About this exercise => Copy the listing below, replacing "Bemutatkozás" with "Rólunk" and leaving everything else unchanged.

Given entries =>
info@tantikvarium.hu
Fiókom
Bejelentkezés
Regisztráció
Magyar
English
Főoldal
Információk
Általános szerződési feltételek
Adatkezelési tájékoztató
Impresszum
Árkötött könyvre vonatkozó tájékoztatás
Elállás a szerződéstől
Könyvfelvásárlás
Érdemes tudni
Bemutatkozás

Answer space =>
info@tantikvarium.hu
Fiókom
Bejelentkezés
Regisztráció
Magyar
English
Főoldal
Információk
Általános szerződési feltételek
Adatkezelési tájékoztató
Impresszum
Árkötött könyvre vonatkozó tájékoztatás
Elállás a szerződéstől
Könyvfelvásárlás
Érdemes tudni
Rólunk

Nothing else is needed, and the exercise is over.